Supplied material:
_ _ _ _ _

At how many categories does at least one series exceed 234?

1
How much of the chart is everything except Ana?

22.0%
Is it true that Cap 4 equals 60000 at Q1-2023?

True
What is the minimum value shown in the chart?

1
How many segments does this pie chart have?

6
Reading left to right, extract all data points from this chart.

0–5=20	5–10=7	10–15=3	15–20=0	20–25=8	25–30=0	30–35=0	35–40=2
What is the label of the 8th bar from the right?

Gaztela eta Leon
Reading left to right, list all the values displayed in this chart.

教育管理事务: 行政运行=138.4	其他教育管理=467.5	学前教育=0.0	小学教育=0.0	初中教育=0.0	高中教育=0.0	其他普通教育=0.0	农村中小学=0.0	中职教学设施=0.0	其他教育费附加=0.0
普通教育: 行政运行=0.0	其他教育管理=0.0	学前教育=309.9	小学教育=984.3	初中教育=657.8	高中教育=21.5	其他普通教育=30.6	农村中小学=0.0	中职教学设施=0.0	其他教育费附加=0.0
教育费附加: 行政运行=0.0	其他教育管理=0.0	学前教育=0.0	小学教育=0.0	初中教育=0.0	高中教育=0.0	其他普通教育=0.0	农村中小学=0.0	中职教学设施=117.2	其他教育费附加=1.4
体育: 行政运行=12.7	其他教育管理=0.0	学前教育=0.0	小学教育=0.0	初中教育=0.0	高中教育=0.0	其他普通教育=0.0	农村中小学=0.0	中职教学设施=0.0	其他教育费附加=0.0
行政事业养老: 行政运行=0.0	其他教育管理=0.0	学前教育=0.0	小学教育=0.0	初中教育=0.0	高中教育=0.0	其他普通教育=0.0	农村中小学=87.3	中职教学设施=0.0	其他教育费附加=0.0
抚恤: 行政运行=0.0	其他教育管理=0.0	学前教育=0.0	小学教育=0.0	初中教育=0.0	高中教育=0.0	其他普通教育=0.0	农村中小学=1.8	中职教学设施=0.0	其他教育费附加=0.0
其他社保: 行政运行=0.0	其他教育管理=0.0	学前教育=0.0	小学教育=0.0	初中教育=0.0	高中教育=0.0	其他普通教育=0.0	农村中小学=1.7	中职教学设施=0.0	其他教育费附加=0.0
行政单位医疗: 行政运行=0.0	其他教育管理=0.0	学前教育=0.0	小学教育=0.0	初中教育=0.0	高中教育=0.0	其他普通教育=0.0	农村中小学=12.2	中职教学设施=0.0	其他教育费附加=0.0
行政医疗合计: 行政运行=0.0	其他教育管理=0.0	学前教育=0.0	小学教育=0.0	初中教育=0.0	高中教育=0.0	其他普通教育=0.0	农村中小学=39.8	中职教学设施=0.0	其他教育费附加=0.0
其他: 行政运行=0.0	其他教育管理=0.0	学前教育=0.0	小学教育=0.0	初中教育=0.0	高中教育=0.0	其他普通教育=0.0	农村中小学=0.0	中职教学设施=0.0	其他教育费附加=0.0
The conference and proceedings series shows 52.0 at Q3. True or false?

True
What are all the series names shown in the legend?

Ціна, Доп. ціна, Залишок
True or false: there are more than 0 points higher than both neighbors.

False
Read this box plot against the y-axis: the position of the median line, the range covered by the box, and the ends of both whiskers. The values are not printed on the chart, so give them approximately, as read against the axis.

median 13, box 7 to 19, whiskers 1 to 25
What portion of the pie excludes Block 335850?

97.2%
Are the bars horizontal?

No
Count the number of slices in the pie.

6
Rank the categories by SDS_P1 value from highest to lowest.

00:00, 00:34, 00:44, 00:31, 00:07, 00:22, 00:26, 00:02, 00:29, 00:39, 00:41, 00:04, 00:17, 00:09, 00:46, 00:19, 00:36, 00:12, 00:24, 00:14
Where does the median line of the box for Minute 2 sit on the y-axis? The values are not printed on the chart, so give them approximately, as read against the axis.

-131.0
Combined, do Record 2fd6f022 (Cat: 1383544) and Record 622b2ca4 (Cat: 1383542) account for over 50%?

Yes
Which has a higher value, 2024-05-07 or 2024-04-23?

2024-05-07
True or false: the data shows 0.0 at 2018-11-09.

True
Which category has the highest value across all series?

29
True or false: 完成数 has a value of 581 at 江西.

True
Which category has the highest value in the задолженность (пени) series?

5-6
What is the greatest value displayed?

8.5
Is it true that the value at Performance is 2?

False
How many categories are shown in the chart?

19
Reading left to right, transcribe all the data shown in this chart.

_ _ _ _ _

Assignment: Reproduce every one of the lines above, character for character, without changing anything.

Answer for the task:
At how many categories does at least one series exceed 234?

1
How much of the chart is everything except Ana?

22.0%
Is it true that Cap 4 equals 60000 at Q1-2023?

True
What is the minimum value shown in the chart?

1
How many segments does this pie chart have?

6
Reading left to right, extract all data points from this chart.

0–5=20	5–10=7	10–15=3	15–20=0	20–25=8	25–30=0	30–35=0	35–40=2
What is the label of the 8th bar from the right?

Gaztela eta Leon
Reading left to right, list all the values displayed in this chart.

教育管理事务: 行政运行=138.4	其他教育管理=467.5	学前教育=0.0	小学教育=0.0	初中教育=0.0	高中教育=0.0	其他普通教育=0.0	农村中小学=0.0	中职教学设施=0.0	其他教育费附加=0.0
普通教育: 行政运行=0.0	其他教育管理=0.0	学前教育=309.9	小学教育=984.3	初中教育=657.8	高中教育=21.5	其他普通教育=30.6	农村中小学=0.0	中职教学设施=0.0	其他教育费附加=0.0
教育费附加: 行政运行=0.0	其他教育管理=0.0	学前教育=0.0	小学教育=0.0	初中教育=0.0	高中教育=0.0	其他普通教育=0.0	农村中小学=0.0	中职教学设施=117.2	其他教育费附加=1.4
体育: 行政运行=12.7	其他教育管理=0.0	学前教育=0.0	小学教育=0.0	初中教育=0.0	高中教育=0.0	其他普通教育=0.0	农村中小学=0.0	中职教学设施=0.0	其他教育费附加=0.0
行政事业养老: 行政运行=0.0	其他教育管理=0.0	学前教育=0.0	小学教育=0.0	初中教育=0.0	高中教育=0.0	其他普通教育=0.0	农村中小学=87.3	中职教学设施=0.0	其他教育费附加=0.0
抚恤: 行政运行=0.0	其他教育管理=0.0	学前教育=0.0	小学教育=0.0	初中教育=0.0	高中教育=0.0	其他普通教育=0.0	农村中小学=1.8	中职教学设施=0.0	其他教育费附加=0.0
其他社保: 行政运行=0.0	其他教育管理=0.0	学前教育=0.0	小学教育=0.0	初中教育=0.0	高中教育=0.0	其他普通教育=0.0	农村中小学=1.7	中职教学设施=0.0	其他教育费附加=0.0
行政单位医疗: 行政运行=0.0	其他教育管理=0.0	学前教育=0.0	小学教育=0.0	初中教育=0.0	高中教育=0.0	其他普通教育=0.0	农村中小学=12.2	中职教学设施=0.0	其他教育费附加=0.0
行政医疗合计: 行政运行=0.0	其他教育管理=0.0	学前教育=0.0	小学教育=0.0	初中教育=0.0	高中教育=0.0	其他普通教育=0.0	农村中小学=39.8	中职教学设施=0.0	其他教育费附加=0.0
其他: 行政运行=0.0	其他教育管理=0.0	学前教育=0.0	小学教育=0.0	初中教育=0.0	高中教育=0.0	其他普通教育=0.0	农村中小学=0.0	中职教学设施=0.0	其他教育费附加=0.0
The conference and proceedings series shows 52.0 at Q3. True or false?

True
What are all the series names shown in the legend?

Ціна, Доп. ціна, Залишок
True or false: there are more than 0 points higher than both neighbors.

False
Read this box plot against the y-axis: the position of the median line, the range covered by the box, and the ends of both whiskers. The values are not printed on the chart, so give them approximately, as read against the axis.

median 13, box 7 to 19, whiskers 1 to 25
What portion of the pie excludes Block 335850?

97.2%
Are the bars horizontal?

No
Count the number of slices in the pie.

6
Rank the categories by SDS_P1 value from highest to lowest.

00:00, 00:34, 00:44, 00:31, 00:07, 00:22, 00:26, 00:02, 00:29, 00:39, 00:41, 00:04, 00:17, 00:09, 00:46, 00:19, 00:36, 00:12, 00:24, 00:14
Where does the median line of the box for Minute 2 sit on the y-axis? The values are not printed on the chart, so give them approximately, as read against the axis.

-131.0
Combined, do Record 2fd6f022 (Cat: 1383544) and Record 622b2ca4 (Cat: 1383542) account for over 50%?

Yes
Which has a higher value, 2024-05-07 or 2024-04-23?

2024-05-07
True or false: the data shows 0.0 at 2018-11-09.

True
Which category has the highest value across all series?

29
True or false: 完成数 has a value of 581 at 江西.

True
Which category has the highest value in the задолженность (пени) series?

5-6
What is the greatest value displayed?

8.5
Is it true that the value at Performance is 2?

False
How many categories are shown in the chart?

19
Reading left to right, transcribe all the data shown in this chart.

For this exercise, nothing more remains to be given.